TEXTE EXTRAIT:
Organisée par Jasmin Berger, Geronimo Groh et Simone Lettner CREG (Centre de Recherches et d’Études Germaniques)
Les récents événements qui secouent l’Europe montrent que le concept de « frontière(s) » est toujours susceptible de susciter des conflits et des tensions. La délimitation des frontières étatiques et des communautés linguistiques offre un point d’orientation culturelle à l’individu et contribue de ce fait à l’élaboration d’une identité et d’un sentiment d’appartenance (ex. Kremnitz 1995). Puisque la frontière définit ce qui nous est familier ou étranger, elle favorise l’action d’exclure l’Autre ou de s’en servir à des fins de différenciation. À la fois moteur d’exclusion et d’inclusion, elle est marquée par la dualité d’ouverture et de repli sur soi. Les conflits actuels qui agitent l’Europe de l’Est exposent à la vue de tous et de toutes que ce n’est qu’en apparence que les frontières constituent une barrière statique et inviolable. En réalité, les frontières ainsi que les facteurs culturels et linguistiques qui les déterminent sont constamment soumis à un jeu de négociations et à diverses pressions. Ce qui, dans le contexte des études littéraires, soulève à nouveau la question des différentes formes de « liminalités » (« Liminalität » ; cf. « Literalität und Liminalität », 2007ff.) et amène à s’interroger sur le rôle joué par les « seuils » (« Schwel-
len »), – une notion que Walter Benjamin distinguait clairement de celle de « frontière » (Benjamin 1982 [1927-1940], S. 618) –, pour étudier les dynamiques de périmétrage, de contamination et de transgression.
Le déplacement, la redéfinition et la dissolution des frontières sont un véritable défi sociétal qui s’accompagne généralement de différents phénomènes de crise ou d’une perte d’identité. La littérature peut alors offrir un soutien intellectuel et moral, elle permet de construire un rapport productif et esthétique à l’expérience traumatisante du franchissement des limites et des frontières.
Cette journée d’études doctorales souhaite encourager les échanges et débats internationaux et interdisciplinaires autour d’un sujet interculturel. Les contributions en langue française et allemande qui analysent les différentes manifestations du phénomène de « frontière(s) » en fonction de leur champ disciplinaire respectif (linguistique et sciences du langage, études littéraires, historiques et culturelles) seront naturellement les bienvenues. À condition qu’elles proposent une approche littéraire et/ou linguistique, les contributions consacrées aux récents débats socio-politiques et socio-économiques seront tout aussi appréciées. Il en sera de même pour les travaux qui sauront mettre à profit l’orientation historique de la linguistique, des études littéraires et des sciences culturelles pour aborder la question sensible de l’interaction des langues et des frontières à travers l’étude d’époques plus reculées. Compte tenu de l’ampleur et de la complexité que revêt l’interaction des notions de langue(s) et de frontière(s), cette journée d’étude devra s’articuler autour de trois axes thématiques précis :
- L’art de la traduction (traductologie et linguistique contrastive)

EXTRAIT DES DONNÉES:
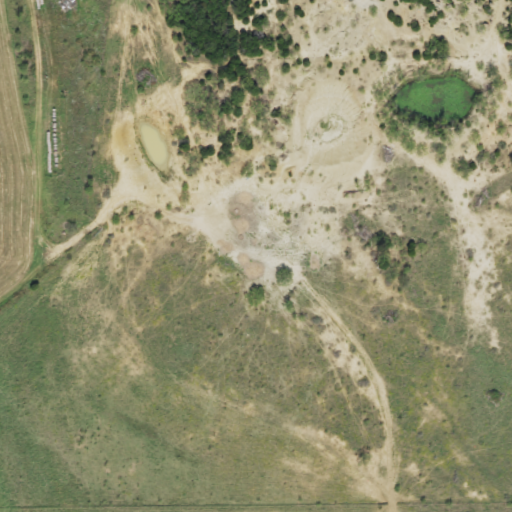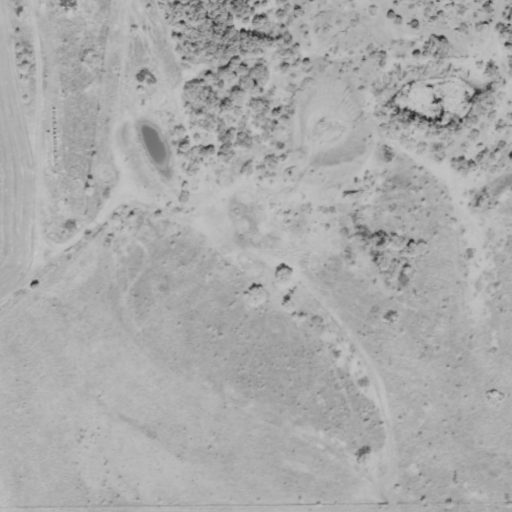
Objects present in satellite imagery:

LA CONSIGNE:
Dans le texte sur les frontières, recopiez le passage qui s'ouvre sur les mots contenant « Le déplacement, la » et se ferme sur « et des frontières. », en y substituant « appui » à « soutien ».

RÉPONSE RÉDIGÉE:
Le déplacement, la redéfinition et la dissolution des frontières sont un véritable défi sociétal qui s’accompagne généralement de différents phénomènes de crise ou d’une perte d’identité. La littérature peut alors offrir un appui intellectuel et moral, elle permet de construire un rapport productif et esthétique à l’expérience traumatisante du franchissement des limites et des frontières.